Harmon also blamed the governor for the long waits endured by many Kentuckians in seeking unemployment benefits during the pandemic-caused economic downturn. Harmon released an audit early this year that pointed to a huge backlog of unread emails piled up in computers at Kentucky’s unemployment insurance office as it struggled to process claims.

Harmon said he hopes to build quick momentum with his early entry into the governor's race.

“I’m not one of those that can personally finance, so it’s important for me to ... get the message out, build the network and raise the money just to make sure that we get our message out,” he said.

Harmon's folksy, self-deprecating style plays well on the campaign trail, said Scott Jennings, a Kentuckian and former adviser to President George W. Bush. But locking down support from key donors and grassroots leaders will be difficult during the early phases of the race, Jennings said.

“I think most people know this is likely to be a crowded race, so I doubt too many key players will line up publicly this early,” Jennings said. “Mike’s a great guy and won an underdog kind of race before. There aren’t many people in politics as comfortable in their own skin as Mike Harmon.”

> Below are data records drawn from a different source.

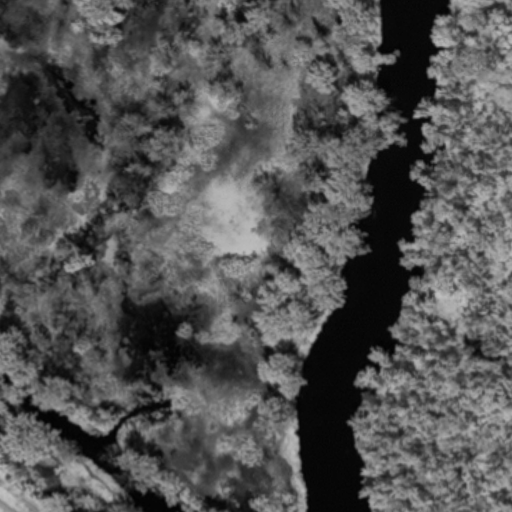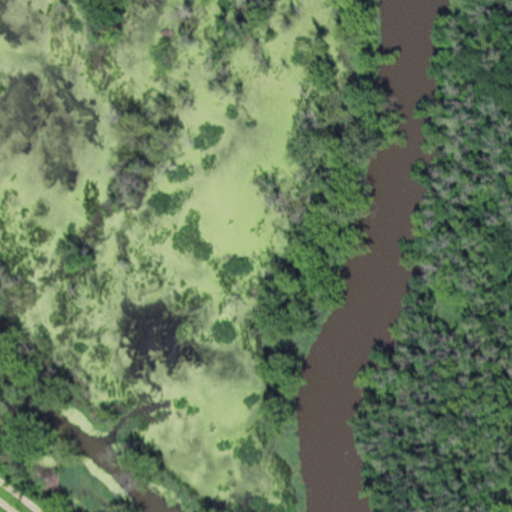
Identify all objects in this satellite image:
river: (83, 443)
road: (16, 499)
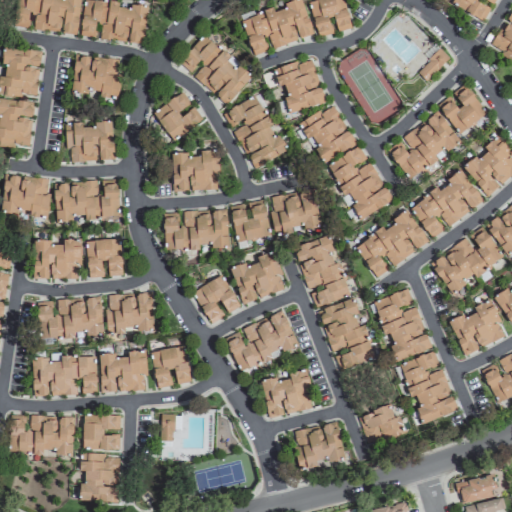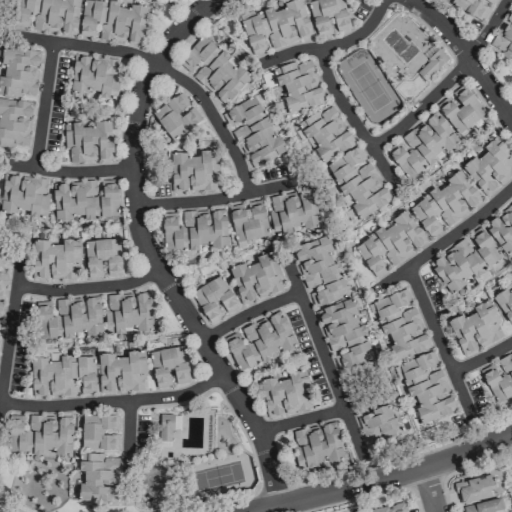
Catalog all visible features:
building: (471, 7)
building: (46, 15)
building: (327, 16)
building: (112, 21)
building: (275, 27)
road: (333, 47)
building: (431, 64)
building: (213, 69)
building: (18, 72)
road: (164, 72)
building: (94, 75)
road: (450, 83)
road: (148, 84)
building: (297, 85)
road: (46, 107)
building: (461, 111)
building: (175, 116)
building: (14, 122)
road: (356, 125)
building: (253, 132)
building: (325, 133)
building: (87, 141)
building: (421, 145)
building: (489, 166)
building: (193, 171)
road: (72, 174)
building: (357, 182)
building: (24, 195)
building: (83, 200)
road: (224, 200)
building: (444, 203)
building: (292, 211)
building: (248, 221)
building: (193, 229)
road: (449, 241)
building: (389, 244)
building: (101, 257)
building: (55, 259)
building: (464, 260)
building: (2, 271)
building: (319, 271)
building: (256, 278)
road: (90, 290)
building: (213, 298)
building: (127, 312)
road: (251, 316)
building: (68, 317)
building: (399, 324)
building: (475, 328)
building: (344, 334)
road: (11, 338)
building: (259, 341)
road: (442, 348)
road: (325, 359)
road: (483, 360)
building: (167, 366)
building: (120, 372)
building: (61, 375)
building: (426, 388)
building: (285, 394)
road: (115, 404)
road: (303, 423)
building: (379, 425)
building: (166, 426)
building: (98, 431)
building: (39, 434)
building: (316, 445)
road: (130, 454)
building: (97, 478)
road: (390, 481)
building: (475, 488)
road: (430, 491)
building: (483, 506)
building: (390, 508)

Harmon quipped that the GOP primary for governor could eventually include “me and about 40 other Republicans.” He then predicted the race could ultimately draw four to six candidates.

As auditor, Harmon oversaw high-profile reviews of the University of Louisville Foundation; the Kentucky Horse Park; KentuckyWired, a statewide broadband project; and the use of state aircraft by former Gov. Matt Bevin, a Republican. Harmon's findings during a review of the Lawrence County attorney's office led to the indictment of County Attorney Michael Hogan on wire fraud charges. Hogan twice ran for statewide office, losing both times in the Republican primary.

Harmon's own political successes reflect the GOP's rise to political supremacy in Kentucky. He broke through by winning a central Kentucky House seat traditionally held by Democrats. Harmon compiled a conservative voting record as a lawmaker, when Republicans were in the House minority. The GOP now has a supermajority edge in both the state House and Senate.

Harmon upset Democratic Auditor Adam Edelen in 2015, overcoming the incumbent's massive fundraising advantage in an election that showed the state's tilt toward the GOP.

A year after Harmon left the House, Republicans won control of the chamber.

“If I’d known that’s all it took, I would have left years ago,” he quipped Monday.

In a big change, Kentucky's gubernatorial candidates do not need to pick a running mate before entering the race. Instead, they can name their lieutenant governor choice after the primary.